Unfortunately, this arms race is already well underway. The Pentagon is in a self-described “sprint” to catch up with China’s AI capabilities. In July, US Defense Secretary Lloyd Austin announced a new US$1.5 billion investment to accelerate the military adoption of AI over the next five years. A new sense of urgency was added in September, when the Pentagon’s chief software engineer Nicolas Chaillan resigned in protest, arguing that the US was losing the AI arms race.

Despite the rapid development of AI technology in the past decade, it’s important to note that it still has major limits. Robots are still far from rivalling the abilities of human brains. They often fail to understand new problems or circumstances foreign to their coding or prior “experience”. Autonomous systems used by militaries today almost always involve humans in decisions to target and kill. There are big question marks about how much trust authorities are prepared to place in autonomous systems.

Nobody knows exactly how AI could shape a future war. But we shouldn’t expect the fully-automated conflict imagined in some science fiction. There is a good reason why China has built the world’s largest standing army, and why fully-staffed US submarines and aircraft carriers surround China’s coast.

Nor does new technology make military hierarchies all-powerful or immune to insubordination. It can introduce new instabilities, as well as avenues for resistance. We got a small glimpse of this in 2018, when thousands of Google workers protested against the company’s participation in the Pentagon’s Project Maven, which used AI to interpret drone footage and assist air strikes. Their rebellion forced Google to drop the project.

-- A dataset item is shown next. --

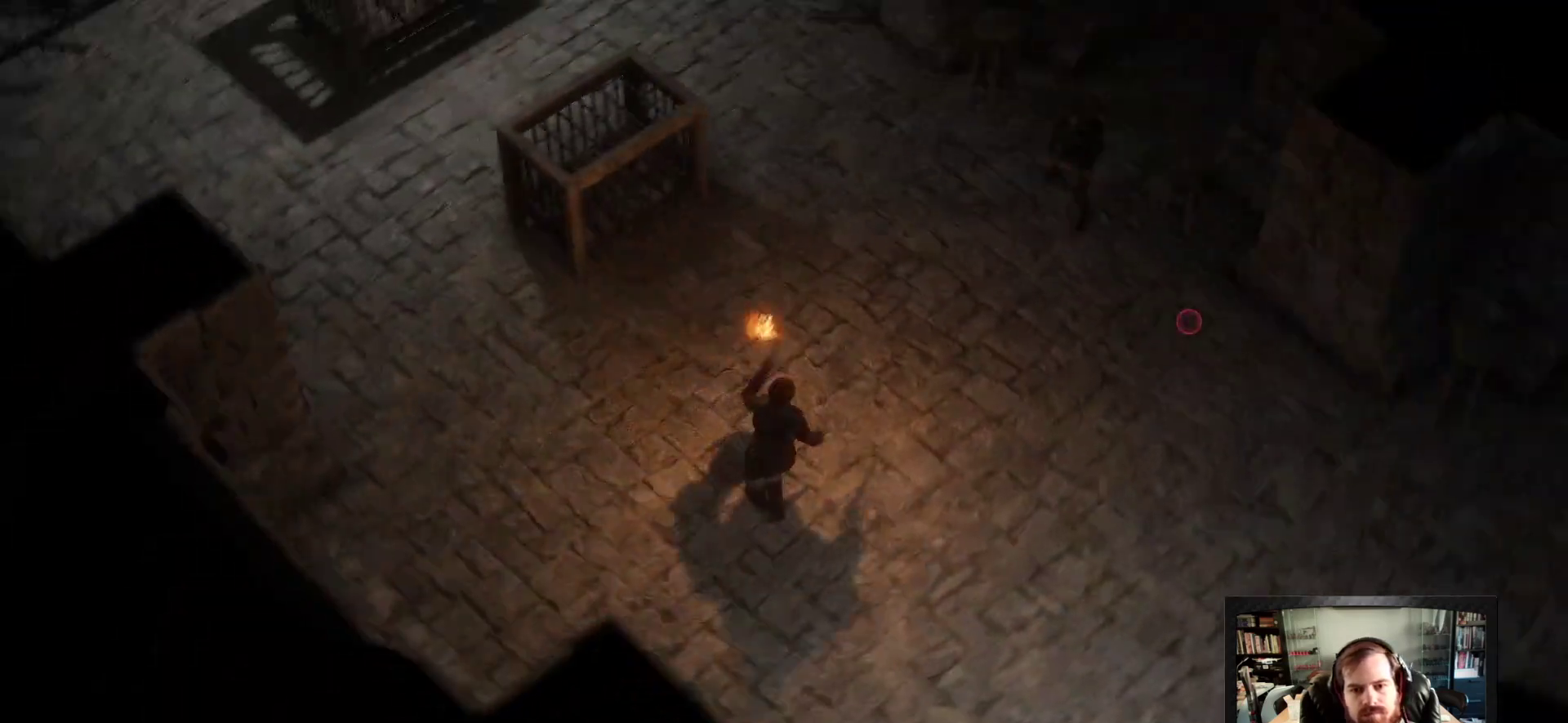
{"keys": ["a", "w"], "mouse": [], "events": [[417, "a", "down"], [467, "w", "down"]]}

AI enthusiasts point to the immense potential of this technology to help create a more productive economy and a healthier society. But the promise of AI will be limited so long as its development occurs in the context of the violent and destructive dynamics of capitalism. Today, a large part of AI research and development is bound-up with the projects of competing military regimes. It is used above all for its destructive—not progressive—potential. Its development in the hands of imperialists should be opposed by socialists, just like the nuclear arms race of the 1950s and ‘60s.